** What is asked **
a) What office did Vartan Oskanian hold, according to the speech?
b) Please reproduce the speech from "This is an evening" up to and including "remembering have changed.".

** Given passage **
....

PRESS AND INFORMATION DEPARTMENT
Government House # 2, Republic SquareYerevan 0010, Republic of Armenia
Telephone: +37410. 544041 ext 202
Fax: +37410. 562543
Speech by H. E. Vartan Oskanian
Minister of Foreign Affairs
At a Commemorative Evening
Brussels, April 25, 2007
Thank you Mr. du Vivier, for sharing this evening with us and conveying
your message from the halls of Brussels. And thank you Sergey and
Lusine. Sergey graciously accepted my invitation to join us this evening,
because I knew well that Sergey's message will resonate in this
hall and stay with us as the context for an evening of commemoration.
This is an evening of commemoration, much like those that are being
held in nearly every major city around the world this week. It is a day
of remembrance much like those that have been held every year for
the last half century.
But over these years, and especially since independence, the nature
and the purpose of our remembering have changed.

....

** Information provided **
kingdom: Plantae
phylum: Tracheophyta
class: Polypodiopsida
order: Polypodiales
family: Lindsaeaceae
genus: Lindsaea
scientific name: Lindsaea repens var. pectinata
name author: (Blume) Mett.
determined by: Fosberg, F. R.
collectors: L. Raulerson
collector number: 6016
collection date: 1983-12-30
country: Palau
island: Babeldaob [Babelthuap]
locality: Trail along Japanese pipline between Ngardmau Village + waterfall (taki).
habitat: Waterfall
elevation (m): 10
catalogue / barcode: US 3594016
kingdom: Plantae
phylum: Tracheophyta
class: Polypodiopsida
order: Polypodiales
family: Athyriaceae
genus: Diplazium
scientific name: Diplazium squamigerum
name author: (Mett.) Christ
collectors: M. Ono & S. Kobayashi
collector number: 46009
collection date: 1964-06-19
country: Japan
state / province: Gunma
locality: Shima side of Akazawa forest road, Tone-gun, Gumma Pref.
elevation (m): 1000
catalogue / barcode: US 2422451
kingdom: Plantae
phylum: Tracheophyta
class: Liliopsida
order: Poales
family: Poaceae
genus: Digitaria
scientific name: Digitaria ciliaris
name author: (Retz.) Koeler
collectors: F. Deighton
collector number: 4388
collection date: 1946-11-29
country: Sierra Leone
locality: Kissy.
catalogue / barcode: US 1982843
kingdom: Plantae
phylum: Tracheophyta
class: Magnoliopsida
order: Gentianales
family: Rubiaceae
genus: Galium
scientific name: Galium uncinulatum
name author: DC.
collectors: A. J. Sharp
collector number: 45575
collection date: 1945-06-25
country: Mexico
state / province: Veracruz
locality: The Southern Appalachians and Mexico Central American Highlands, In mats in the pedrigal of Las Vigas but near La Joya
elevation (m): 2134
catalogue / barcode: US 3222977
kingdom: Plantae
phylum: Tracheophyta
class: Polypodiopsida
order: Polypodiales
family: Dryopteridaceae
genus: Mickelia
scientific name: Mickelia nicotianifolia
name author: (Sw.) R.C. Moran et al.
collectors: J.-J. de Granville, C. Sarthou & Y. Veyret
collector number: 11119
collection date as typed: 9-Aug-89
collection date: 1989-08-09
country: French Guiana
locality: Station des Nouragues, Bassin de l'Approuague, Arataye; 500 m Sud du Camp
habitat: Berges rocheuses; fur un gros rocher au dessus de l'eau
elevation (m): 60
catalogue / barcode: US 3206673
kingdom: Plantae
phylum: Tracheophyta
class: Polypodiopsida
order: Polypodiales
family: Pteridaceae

....

** Solution set **
a) Minister of Foreign Affairs

b)
This is an evening of commemoration, much like those that are being
held in nearly every major city around the world this week. It is a day
of remembrance much like those that have been held every year for
the last half century.
But over these years, and especially since independence, the nature
and the purpose of our remembering have changed.